首都圏の終電繰り上げは対象とする路線が概要発表時から1線区増えて、18線区で実施する。削減規模も終電前の増発分と差し引きで69本と、同1本増えた。初電の繰り下げ5線区は変わらない。近畿圏の終電繰り上げは発表時と同じ12線区で行い、48本削減する。

終電繰り上げは、安全で安定的な鉄道運行を持続させるため、現場の労働環境を改善するのが目的。人手不足が顕在化する中、大型機械の導入で生産性向上を図るにも、保守間合いの十分な確保が以前から課題だった。働き方改革の浸透で深夜時間帯の利用は減っていたが、コロナ禍で傾向は加速し、実現の機運が一気に広がった。

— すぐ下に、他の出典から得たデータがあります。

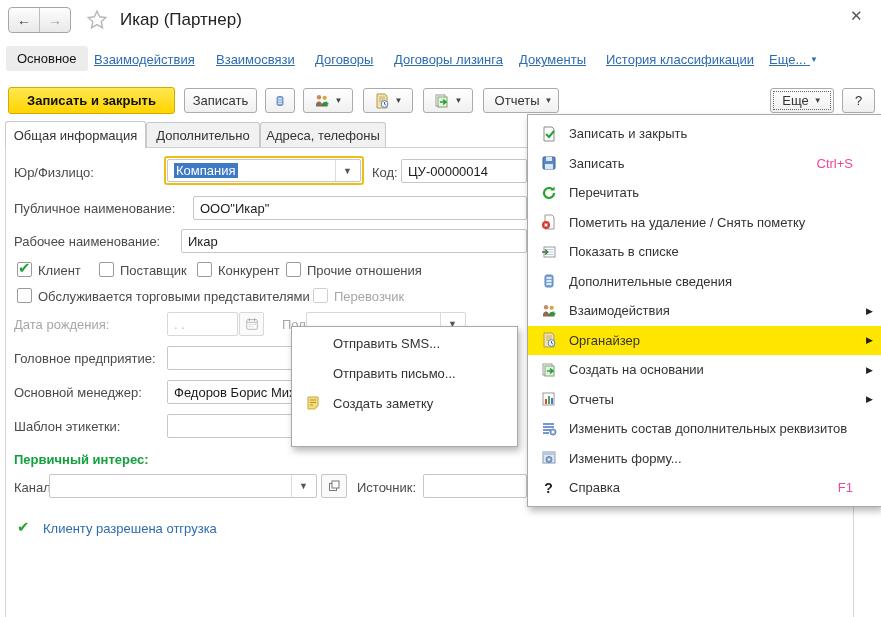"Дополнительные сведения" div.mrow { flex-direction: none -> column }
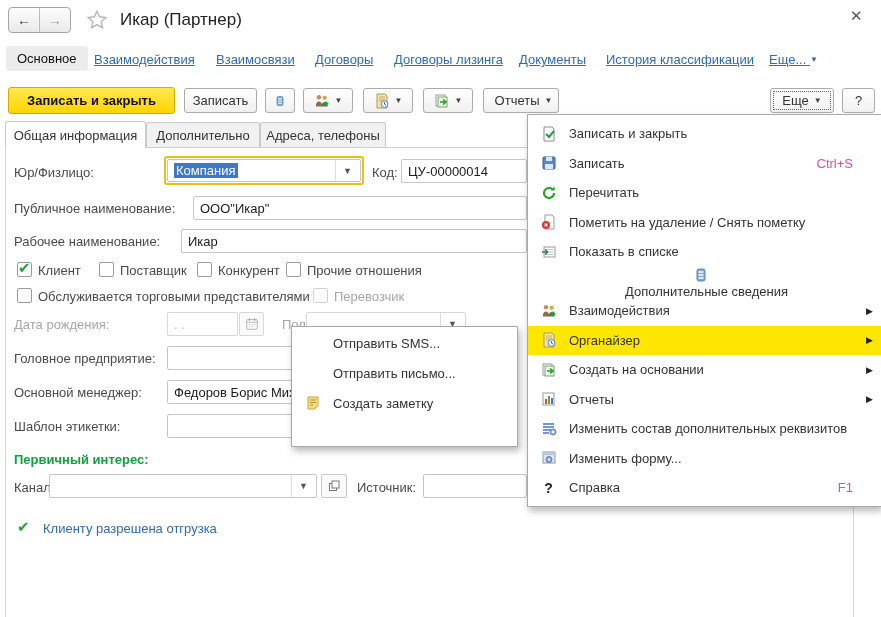"Создать заметку" span.mlabel { text: Создать -> Федоров }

コロナ禍の行動変容で利用状況に変化は現れているが、JR東は山手線の朝ピーク時間帯周辺で内回り・外回り各2本の運行を削減する程度にとどめた。JR西は北陸や北近畿方面など特急の一部列車を臨時化して、利用状況を見つつ柔軟に運転を見直す考えだ。

「密」回避行動で混雑解消が進む一方、有料座席車で着席して通勤するニーズも増えている。JR東は東海道線で通勤特急を新設するほか、JR西は通勤時間帯に運転する特急の停車駅を拡大する。

赤字路線を多く抱え本州3社に比べて経営基盤の脆弱な三島会社では、コロナ影響の長期化と足元の利用状況を踏まえて、経費削減の観点から、鉄道運行規模の縮小が余儀なくされている。

JR九は平日の運行本数を九州新幹線で現行121本から107本に、在来線特急で同272本から243本に減らす。JR北は現行86本の在来線定期特急を72本に減らし、12本を土休日のみの運転など臨時化するほか、車両編成を減車して需要期に増結。利用の少ない18駅を廃止する。

鉄道貨物ではコロナ禍の巣ごもり消費の拡大を背景に、宅配便など「積み合わせ貨物」の幹線輸送でモーダルシフトの需要が発生。JR貨物は大阪―盛岡間、名古屋―福岡間などに新たに積み合わせ貨物専用のコンテナ列車を設定する。